» **ABOUT THIS TASK**
Print the whole listing below exactly as given, pictures excluded.

» **GIVEN INFORMATION**
# # #

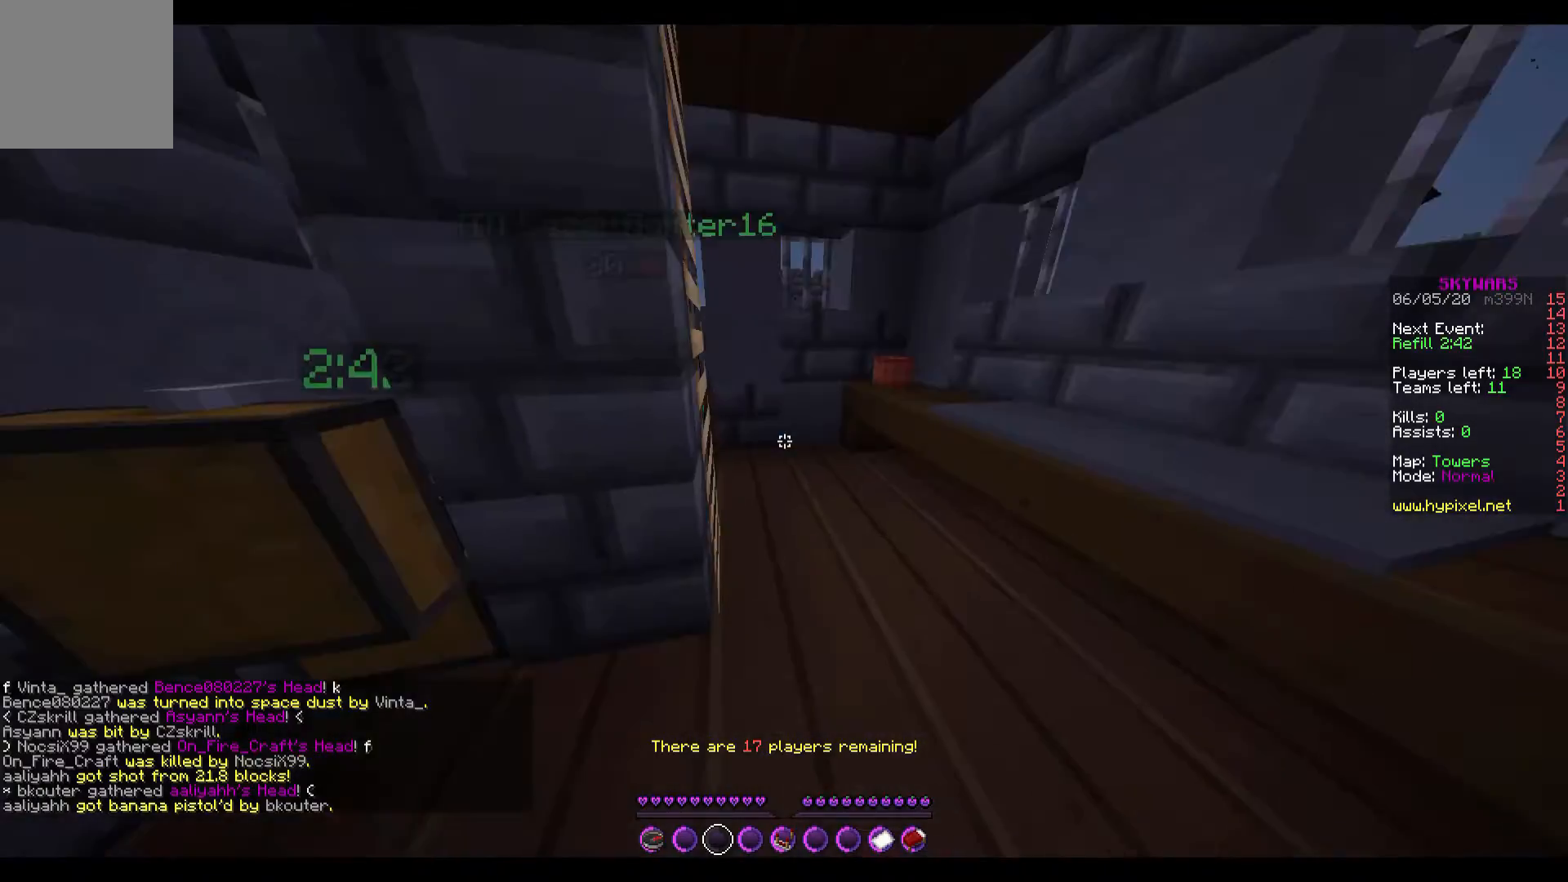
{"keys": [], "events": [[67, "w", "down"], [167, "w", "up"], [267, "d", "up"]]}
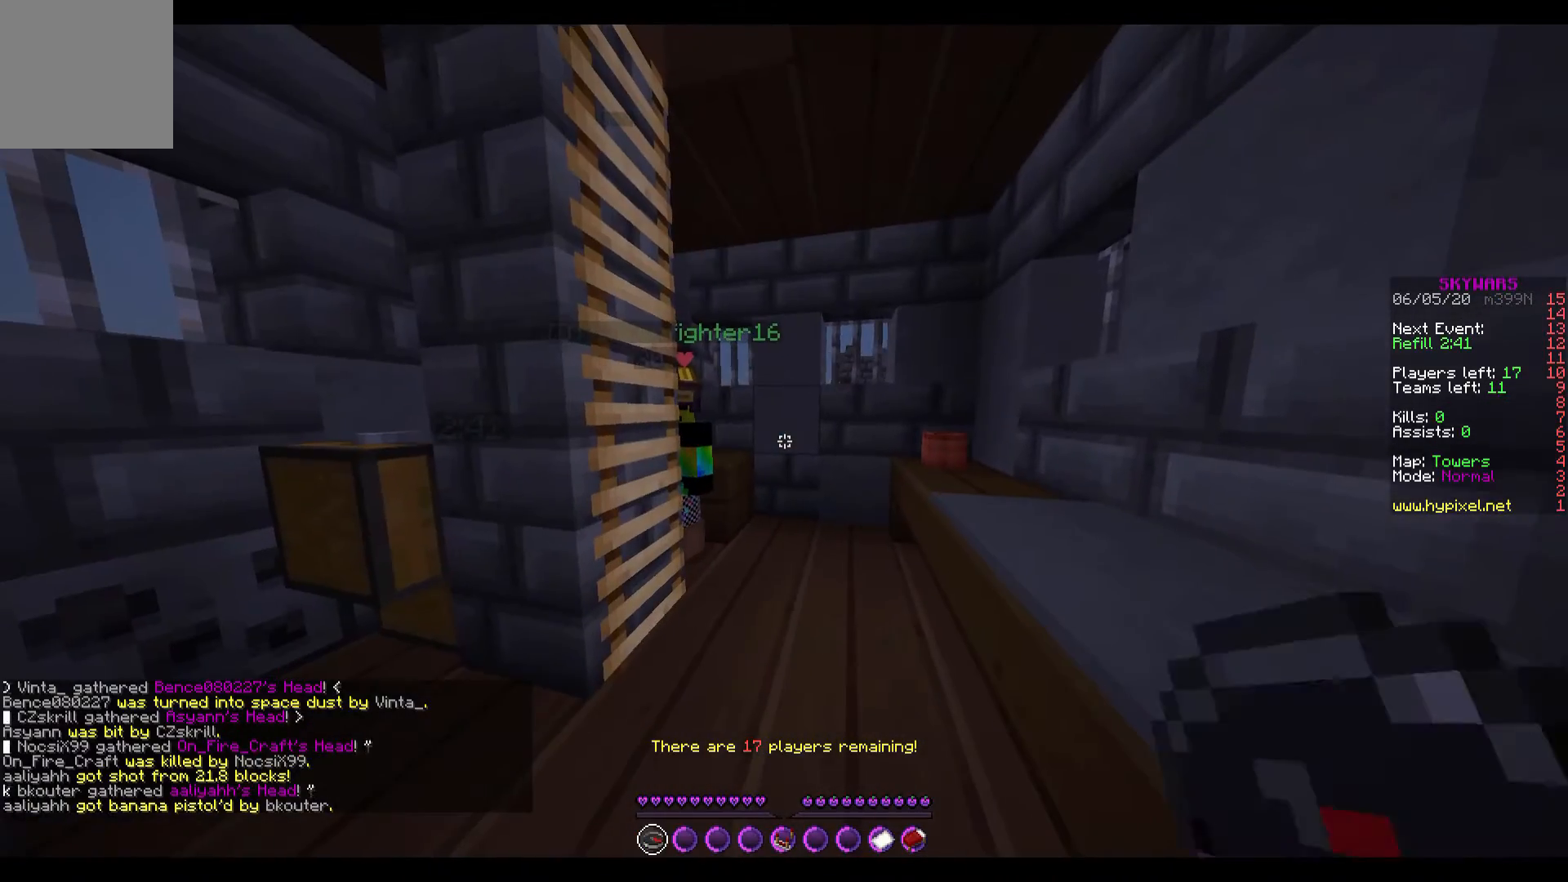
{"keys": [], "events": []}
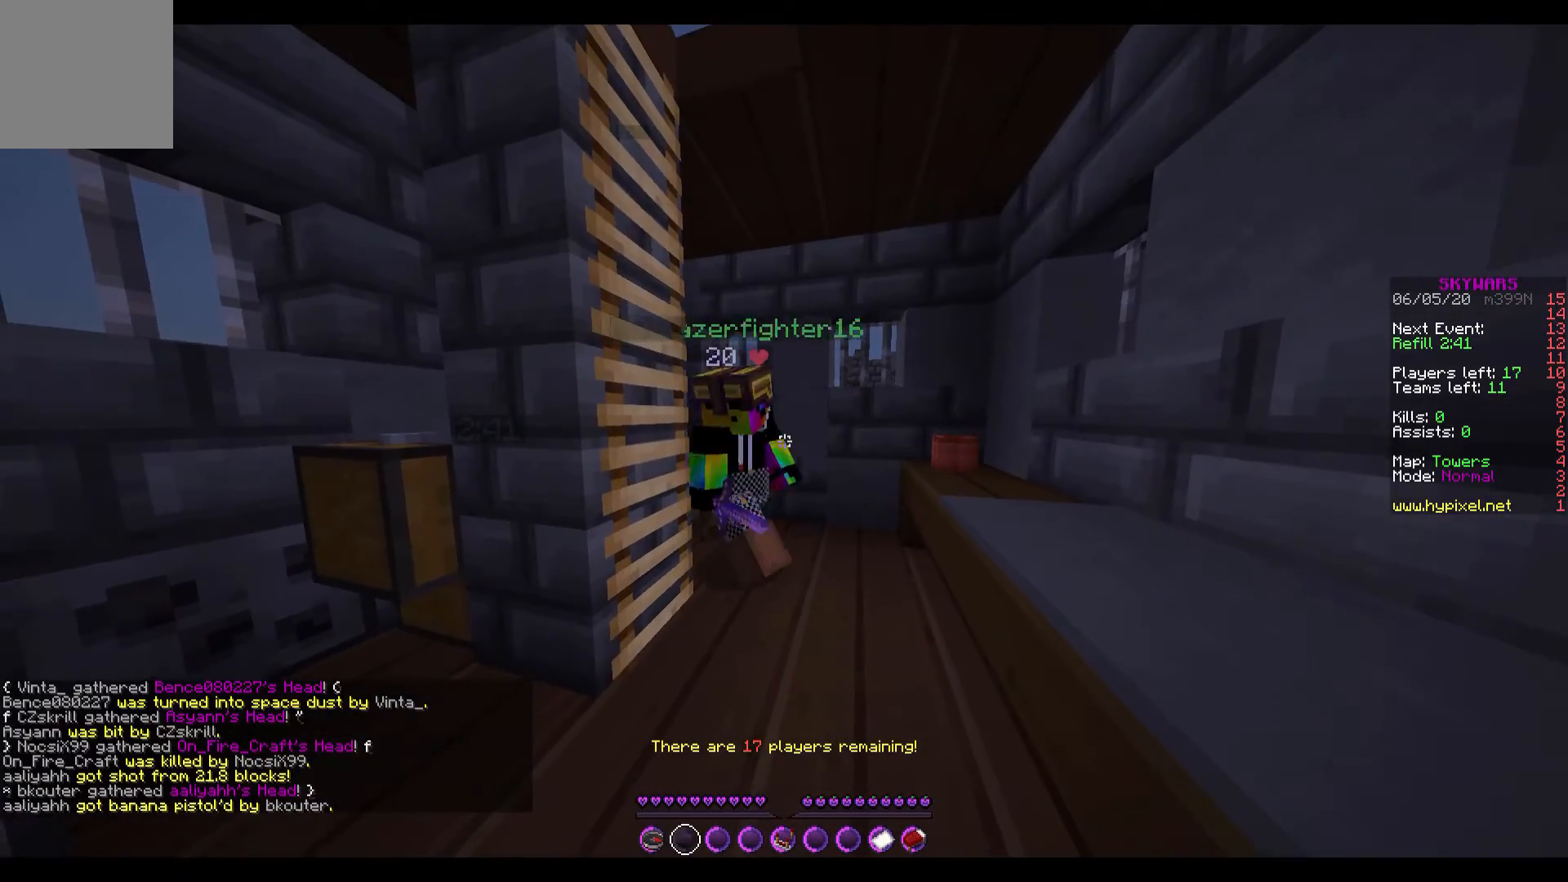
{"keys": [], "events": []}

# # #

» **OUTPUT OF THE TASK**
{"keys": [], "events": [[67, "w", "down"], [167, "w", "up"], [267, "d", "up"]]}
{"keys": [], "events": []}
{"keys": [], "events": []}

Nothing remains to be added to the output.